* _Extraits de données_:

· · · ·

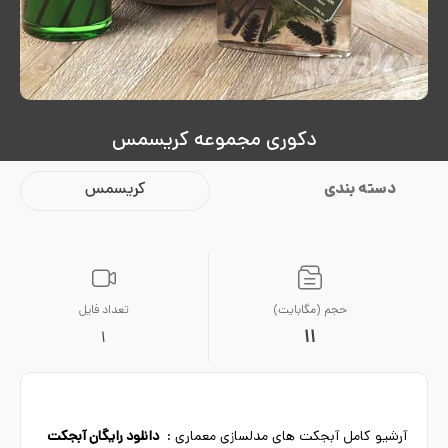
دکوری مجموعه کریسمس
دسته بندی
کریسمس
حجم (مگابایت)
تعداد فایل
11
1
آرشیو کامل آبجکت های مدلسازی معماری :
دانلود رایگان آبجکت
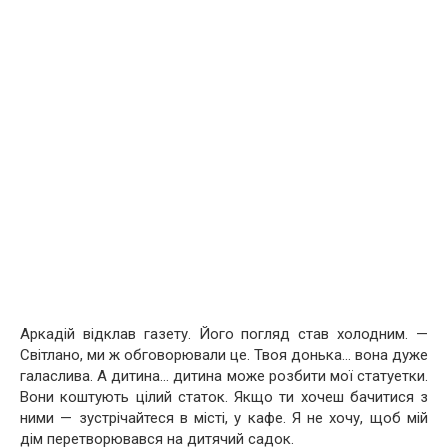
Аркадій відклав газету. Його погляд став холодним. —
Світлано, ми ж обговорювали це. Твоя донька… вона дуже
галаслива. А дитина… дитина може розбити мої статуетки.
Вони коштують цілий статок. Якщо ти хочеш бачитися з
ними — зустрічайтеся в місті, у кафе. Я не хочу, щоб мій
дім перетворювався на дитячий садок.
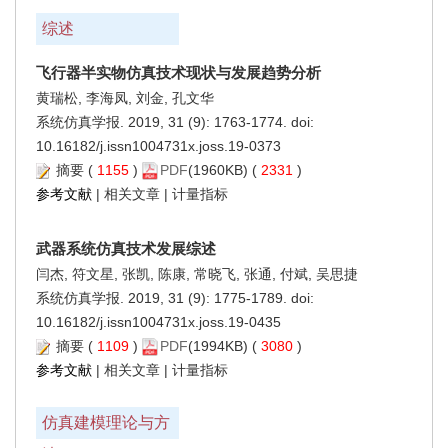
综述
飞行器半实物仿真技术现状与发展趋势分析
黄瑞松, 李海凤, 刘金, 孔文华
系统仿真学报. 2019, 31 (9): 1763-1774. doi:
10.16182/j.issn1004731x.joss.19-0373
摘要
(
1155
)
PDF
(1960KB) (
2331
)
参考文献
|
相关文章
|
计量指标
武器系统仿真技术发展综述
闫杰, 符文星, 张凯, 陈康, 常晓飞, 张通, 付斌, 吴思捷
系统仿真学报. 2019, 31 (9): 1775-1789. doi:
10.16182/j.issn1004731x.joss.19-0435
摘要
(
1109
)
PDF
(1994KB) (
3080
)
参考文献
|
相关文章
|
计量指标
仿真建模理论与方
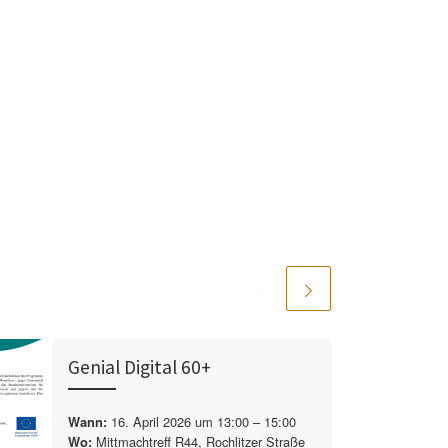
Genial Digital 60+
16. April 2026 um 13:00 – 15:00
Wann:
Mittmachtreff R44, Rochlitzer Straße
Wo:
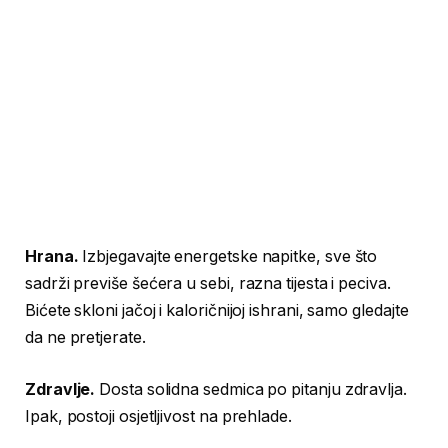
Hrana.
Izbjegavajte energetske napitke, sve što
sadrži previše šećera u sebi, razna tijesta i peciva.
Bićete skloni jačoj i kaloričnijoj ishrani, samo gledajte
da ne pretjerate.
Zdravlje.
Dosta solidna sedmica po pitanju zdravlja.
Ipak, postoji osjetljivost na prehlade.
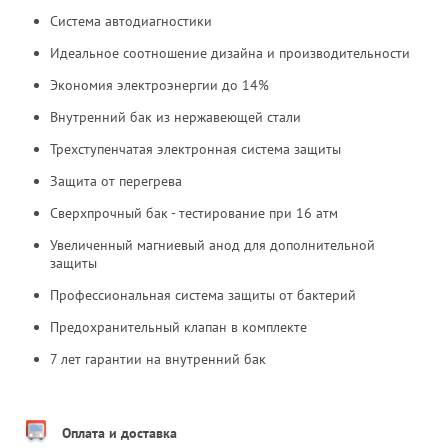
Система автодиагностики
Идеальное соотношение дизайна и производительности
Экономия электроэнергии до 14%
Внутренний бак из нержавеющей стали
Трехступенчатая электронная система защиты
Защита от перегрева
Сверхпрочный бак - тестирование при 16 атм
Увеличенный магниевый анод для дополнительной
защиты
Профессиональная система защиты от бактерий
Предохранительный клапан в комплекте
7 лет гарантии на внутренний бак
Оплата и доставка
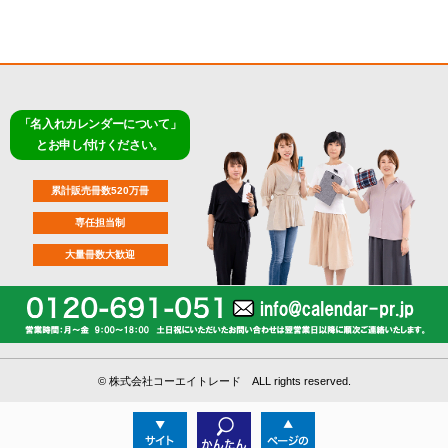
「名入れカレンダーについて」
とお申し付けください。
累計販売冊数520万冊
専任担当制
大量冊数大歓迎
©
株式会社コーエイトレード ALL rights reserved.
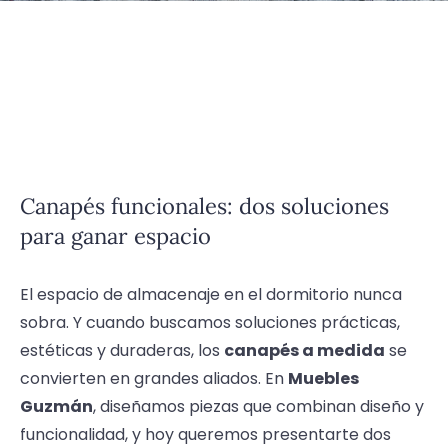
Canapés funcionales: dos soluciones
para ganar espacio
El espacio de almacenaje en el dormitorio nunca
sobra. Y cuando buscamos soluciones prácticas,
estéticas y duraderas, los
canapés a medida
se
convierten en grandes aliados. En
Muebles
Guzmán
, diseñamos piezas que combinan diseño y
funcionalidad, y hoy queremos presentarte dos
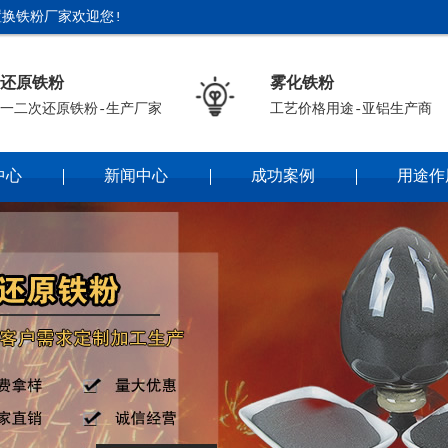
换铁粉厂家欢迎您!
还原铁粉
雾化铁粉
一二次还原铁粉-生产厂家
工艺价格用途-亚铝生产商
中心
新闻中心
成功案例
用途作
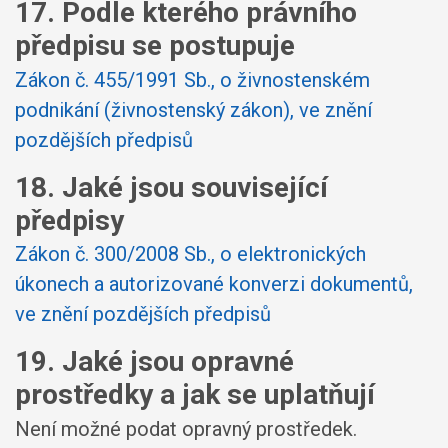
17. Podle kterého právního
předpisu se postupuje
Zákon č. 455/1991 Sb., o živnostenském
podnikání (živnostenský zákon), ve znění
pozdějších předpisů
18. Jaké jsou související
předpisy
Zákon č. 300/2008 Sb., o elektronických
úkonech a autorizované konverzi dokumentů,
ve znění pozdějších předpisů
19. Jaké jsou opravné
prostředky a jak se uplatňují
Není možné podat opravný prostředek.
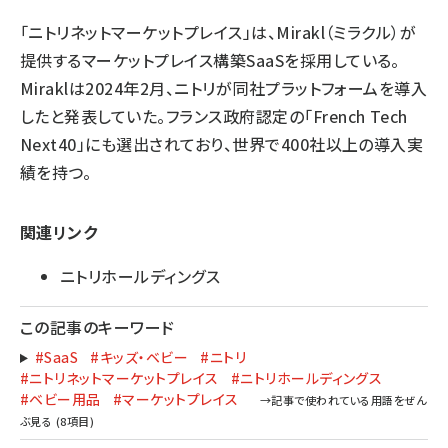
「ニトリネットマーケットプレイス」は、Mirakl（ミラクル）が
提供するマーケットプレイス構築SaaSを採用している。
Miraklは2024年2月、ニトリが同社プラットフォームを導入
したと発表していた。フランス政府認定の「French Tech
Next40」にも選出されており、世界で400社以上の導入実
績を持つ。
関連リンク
ニトリホールディングス
この記事のキーワード
#SaaS
#キッズ・ベビー
#ニトリ
#ニトリネットマーケットプレイス
#ニトリホールディングス
#ベビー用品
#マーケットプレイス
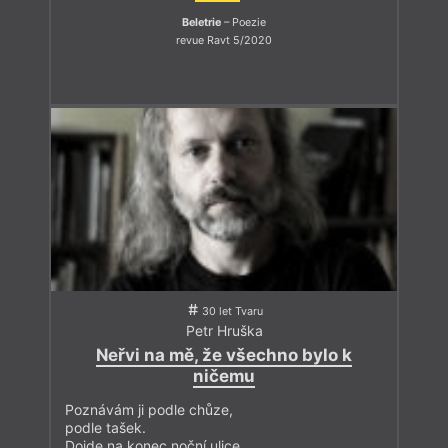
Beletrie
– Poezie
revue Ravt 5/2020
30 let Tvaru
Petr Hruška
Neřvi na mě, že všechno bylo k
ničemu
Poznávám ji podle chůze,
podle tašek.
Dojde na konec noční ulice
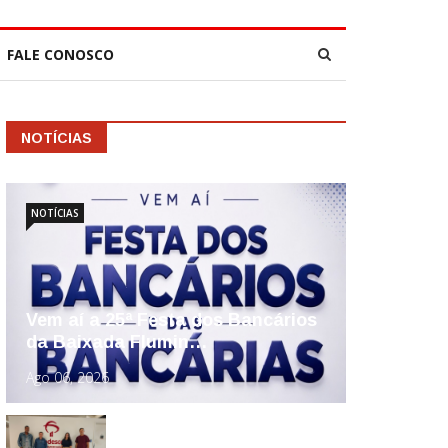
FALE CONOSCO
NOTÍCIAS
NOTÍCIAS
Vem aí a 25ª Festa dos Bancários
da Baixada Flumin…
Ago 06, 2026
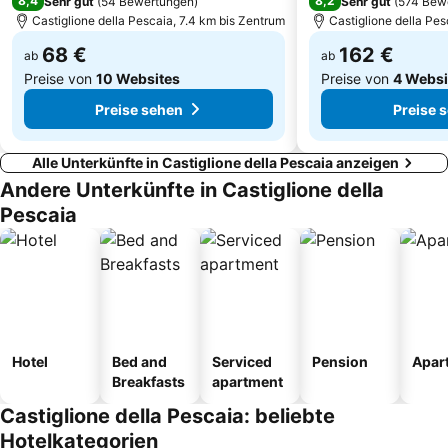
8,4
8,2
Sehr gut
(
54 Bewertungen
)
Sehr gut
(
574 Bew
Castiglione della Pescaia, 7.4 km bis Zentrum
Castiglione della Pes
68 €
162 €
ab
ab
Preise von
10 Websites
Preise von
4 Websi
Preise sehen
Preise 
Alle Unterkünfte in Castiglione della Pescaia anzeigen
Andere Unterkünfte in Castiglione della
Pescaia
Hotel
Bed and
Serviced
Pension
Apar
Breakfasts
apartment
Castiglione della Pescaia: beliebte
Hotelkategorien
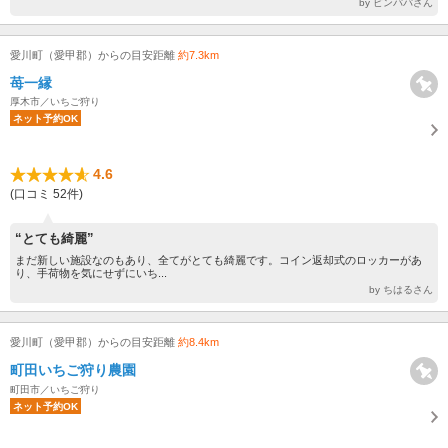
by ピンパパさん
愛川町（愛甲郡）からの目安距離
約7.3km
苺一縁
厚木市／いちご狩り
ネット予約OK
4.6
(口コミ 52件)
“とても綺麗”
まだ新しい施設なのもあり、全てがとても綺麗です。コイン返却式のロッカーがあ
り、手荷物を気にせずにいち...
by ちはるさん
愛川町（愛甲郡）からの目安距離
約8.4km
町田いちご狩り農園
町田市／いちご狩り
ネット予約OK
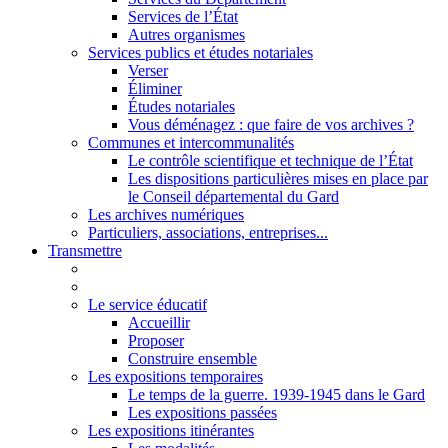
Services de l’État
Autres organismes
Services publics et études notariales
Verser
Éliminer
Études notariales
Vous déménagez : que faire de vos archives ?
Communes et intercommunalités
Le contrôle scientifique et technique de l’État
Les dispositions particulières mises en place par
le Conseil départemental du Gard
Les archives numériques
Particuliers, associations, entreprises...
Transmettre
Le service éducatif
Accueillir
Proposer
Construire ensemble
Les expositions temporaires
Le temps de la guerre. 1939-1945 dans le Gard
Les expositions passées
Les expositions itinérantes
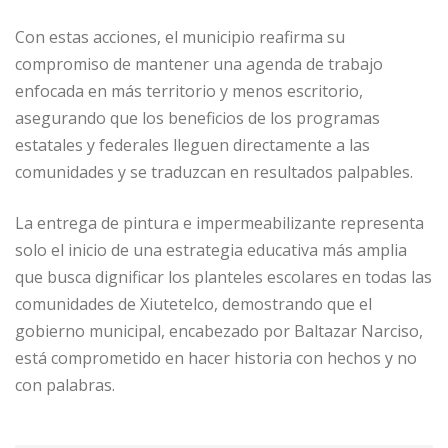
Con estas acciones, el municipio reafirma su
compromiso de mantener una agenda de trabajo
enfocada en más territorio y menos escritorio,
asegurando que los beneficios de los programas
estatales y federales lleguen directamente a las
comunidades y se traduzcan en resultados palpables.
La entrega de pintura e impermeabilizante representa
solo el inicio de una estrategia educativa más amplia
que busca dignificar los planteles escolares en todas las
comunidades de Xiutetelco, demostrando que el
gobierno municipal, encabezado por Baltazar Narciso,
está comprometido en hacer historia con hechos y no
con palabras.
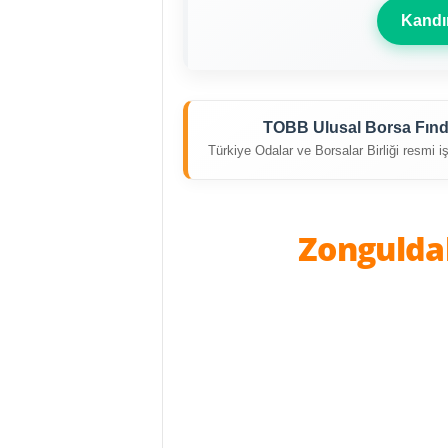
Kandır
TOBB Ulusal Borsa Fındı
Türkiye Odalar ve Borsalar Birliği resmi iş
Zongulda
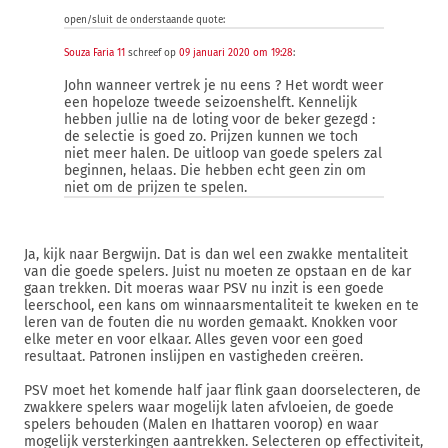
open/sluit de onderstaande quote:
Souza Faria 11
schreef op
09 januari 2020 om 19:28
:
John wanneer vertrek je nu eens ? Het wordt weer
een hopeloze tweede seizoenshelft. Kennelijk
hebben jullie na de loting voor de beker gezegd :
de selectie is goed zo. Prijzen kunnen we toch
niet meer halen. De uitloop van goede spelers zal
beginnen, helaas. Die hebben echt geen zin om
niet om de prijzen te spelen.
Ja, kijk naar Bergwijn. Dat is dan wel een zwakke mentaliteit
van die goede spelers. Juist nu moeten ze opstaan en de kar
gaan trekken. Dit moeras waar PSV nu inzit is een goede
leerschool, een kans om winnaarsmentaliteit te kweken en te
leren van de fouten die nu worden gemaakt. Knokken voor
elke meter en voor elkaar. Alles geven voor een goed
resultaat. Patronen inslijpen en vastigheden creëren.
PSV moet het komende half jaar flink gaan doorselecteren, de
zwakkere spelers waar mogelijk laten afvloeien, de goede
spelers behouden (Malen en Ihattaren voorop) en waar
mogelijk versterkingen aantrekken. Selecteren op effectiviteit,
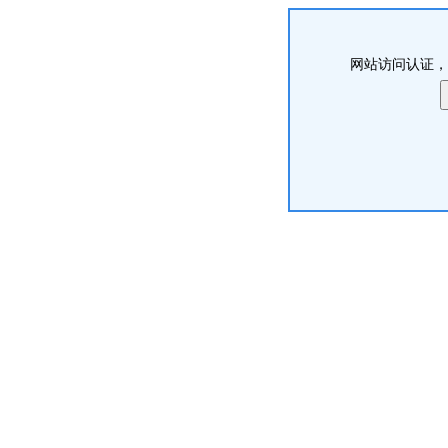
网站访问认证，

· · · ·

* _Travail attendu_: Mettez à jour les lignes de tous les enregistrements en remplaçant « PSV » par « Ajax », sans rien modifier d'autre. Ne reprenez pas les images dans la réponse.

* _Résultat obtenu_:
دکوری مجموعه کریسمس
دسته بندی
کریسمس
حجم (مگابایت)
تعداد فایل
11
1
آرشیو کامل آبجکت های مدلسازی معماری :
دانلود رایگان آبجکت
Аркадій відклав газету. Його погляд став холодним. —
Світлано, ми ж обговорювали це. Твоя донька… вона дуже
галаслива. А дитина… дитина може розбити мої статуетки.
Вони коштують цілий статок. Якщо ти хочеш бачитися з
ними — зустрічайтеся в місті, у кафе. Я не хочу, щоб мій
дім перетворювався на дитячий садок.
综述
飞行器半实物仿真技术现状与发展趋势分析
黄瑞松, 李海凤, 刘金, 孔文华
系统仿真学报. 2019, 31 (9): 1763-1774. doi:
10.16182/j.issn1004731x.joss.19-0373
摘要
(
1155
)
PDF
(1960KB) (
2331
)
参考文献
|
相关文章
|
计量指标
武器系统仿真技术发展综述
闫杰, 符文星, 张凯, 陈康, 常晓飞, 张通, 付斌, 吴思捷
系统仿真学报. 2019, 31 (9): 1775-1789. doi:
10.16182/j.issn1004731x.joss.19-0435
摘要
(
1109
)
PDF
(1994KB) (
3080
)
参考文献
|
相关文章
|
计量指标
仿真建模理论与方
Genial Digital 60+
16. April 2026 um 13:00 – 15:00
Wann:
Mittmachtreff R44, Rochlitzer Straße
Wo:
Hrana.
Izbjegavajte energetske napitke, sve što
sadrži previše šećera u sebi, razna tijesta i peciva.
Bićete skloni jačoj i kaloričnijoj ishrani, samo gledajte
da ne pretjerate.
Zdravlje.
Dosta solidna sedmica po pitanju zdravlja.
Ipak, postoji osjetljivost na prehlade.
Система автодиагностики
Идеальное соотношение дизайна и производительности
Экономия электроэнергии до 14%
Внутренний бак из нержавеющей стали
Трехступенчатая электронная система защиты
Защита от перегрева
Сверхпрочный бак - тестирование при 16 атм
Увеличенный магниевый анод для дополнительной
защиты
Профессиональная система защиты от бактерий
Предохранительный клапан в комплекте
7 лет гарантии на внутренний бак
Оплата и доставка
「名入れカレンダーについて」
とお申し付けください。
累計販売冊数520万冊
専任担当制
大量冊数大歓迎
©
株式会社コーエイトレード ALL rights reserved.
Canapés funcionales: dos soluciones
para ganar espacio
El espacio de almacenaje en el dormitorio nunca
sobra. Y cuando buscamos soluciones prácticas,
estéticas y duraderas, los
canapés a medida
se
convierten en grandes aliados. En
Muebles
Guzmán
, diseñamos piezas que combinan diseño y
funcionalidad, y hoy queremos presentarte dos
换铁粉厂家欢迎您!
还原铁粉
雾化铁粉
一二次还原铁粉-生产厂家
工艺价格用途-亚铝生产商
中心
新闻中心
成功案例
用途作
17. Podle kterého právního
předpisu se postupuje
Zákon č. 455/1991 Sb., o živnostenském
podnikání (živnostenský zákon), ve znění
pozdějších předpisů
18. Jaké jsou související
předpisy
Zákon č. 300/2008 Sb., o elektronických
úkonech a autorizované konverzi dokumentů,
ve znění pozdějších předpisů
19. Jaké jsou opravné
prostředky a jak se uplatňují
Není možné podat opravný prostředek.
「ニトリネットマーケットプレイス」は、Mirakl（ミラクル）が
提供するマーケットプレイス構築SaaSを採用している。
Miraklは2024年2月、ニトリが同社プラットフォームを導入
したと発表していた。フランス政府認定の「French Tech
Next40」にも選出されており、世界で400社以上の導入実
績を持つ。
関連リンク
ニトリホールディングス
この記事のキーワード
#SaaS
#キッズ・ベビー
#ニトリ
#ニトリネットマーケットプレイス
#ニトリホールディングス
#ベビー用品
#マーケットプレイス
Beletrie
– Poezie
revue Ravt 5/2020
30 let Tvaru
Petr Hruška
Neřvi na mě, že všechno bylo k
ničemu
Poznávám ji podle chůze,
podle tašek.
Dojde na konec noční ulice
FALE CONOSCO
NOTÍCIAS
NOTÍCIAS
Vem aí a 25ª Festa dos Bancários
da Baixada Flumin…
Ago 06, 2026
8,4
8,2
Sehr gut
(
54 Bewertungen
)
Sehr gut
(
574 Bew
Castiglione della Pescaia, 7.4 km bis Zentrum
Castiglione della Pes
68 €
162 €
ab
ab
Preise von
10 Websites
Preise von
4 Websi
Preise sehen
Preise 
Alle Unterkünfte in Castiglione della Pescaia anzeigen
Andere Unterkünfte in Castiglione della
Pescaia
Hotel
Bed and
Serviced
Pension
Apar
Breakfasts
apartment
Castiglione della Pescaia: beliebte
Hotelkategorien
by ピンパパさん
愛川町（愛甲郡）からの目安距離
約7.3km
苺一縁
厚木市／いちご狩り
ネット予約OK
4.6
(口コミ 52件)
“とても綺麗”
まだ新しい施設なのもあり、全てがとても綺麗です。コイン返却式のロッカーがあ
り、手荷物を気にせずにいち...
by ちはるさん
愛川町（愛甲郡）からの目安距離
約8.4km
町田いちご狩り農園
町田市／いちご狩り
ネット予約OK
Services de l’État
Autres organismes
Services publics et études notariales
Verser
Éliminer
Études notariales
Vous déménagez : que faire de vos archives ?
Communes et intercommunalités
Le contrôle scientifique et technique de l’État
Les dispositions particulières mises en place par
le Conseil départemental du Gard
Les archives numériques
Particuliers, associations, entreprises...
Transmettre
Le service éducatif
Accueillir
Proposer
Construire ensemble
Les expositions temporaires
Le temps de la guerre. 1939-1945 dans le Gard
Les expositions passées
Les expositions itinérantes
Con estas acciones, el municipio reafirma su
compromiso de mantener una agenda de trabajo
enfocada en más territorio y menos escritorio,
asegurando que los beneficios de los programas
estatales y federales lleguen directamente a las
comunidades y se traduzcan en resultados palpables.
La entrega de pintura e impermeabilizante representa
solo el inicio de una estrategia educativa más amplia
que busca dignificar los planteles escolares en todas las
comunidades de Xiutetelco, demostrando que el
gobierno municipal, encabezado por Baltazar Narciso,
está comprometido en hacer historia con hechos y no
con palabras.
Kandır
TOBB Ulusal Borsa Fındı
Türkiye Odalar ve Borsalar Birliği resmi iş
Zongulda
open/sluit de onderstaande quote:
Souza Faria 11
schreef op
09 januari 2020 om 19:28
:
John wanneer vertrek je nu eens ? Het wordt weer
een hopeloze tweede seizoenshelft. Kennelijk
hebben jullie na de loting voor de beker gezegd :
de selectie is goed zo. Prijzen kunnen we toch
niet meer halen. De uitloop van goede spelers zal
beginnen, helaas. Die hebben echt geen zin om
niet om de prijzen te spelen.
Ja, kijk naar Bergwijn. Dat is dan wel een zwakke mentaliteit
van die goede spelers. Juist nu moeten ze opstaan en de kar
gaan trekken. Dit moeras waar Ajax nu inzit is een goede
leerschool, een kans om winnaarsmentaliteit te kweken en te
leren van de fouten die nu worden gemaakt. Knokken voor
elke meter en voor elkaar. Alles geven voor een goed
resultaat. Patronen inslijpen en vastigheden creëren.
Ajax moet het komende half jaar flink gaan doorselecteren, de
zwakkere spelers waar mogelijk laten afvloeien, de goede
spelers behouden (Malen en Ihattaren voorop) en waar
mogelijk versterkingen aantrekken. Selecteren op effectiviteit,
网站访问认证，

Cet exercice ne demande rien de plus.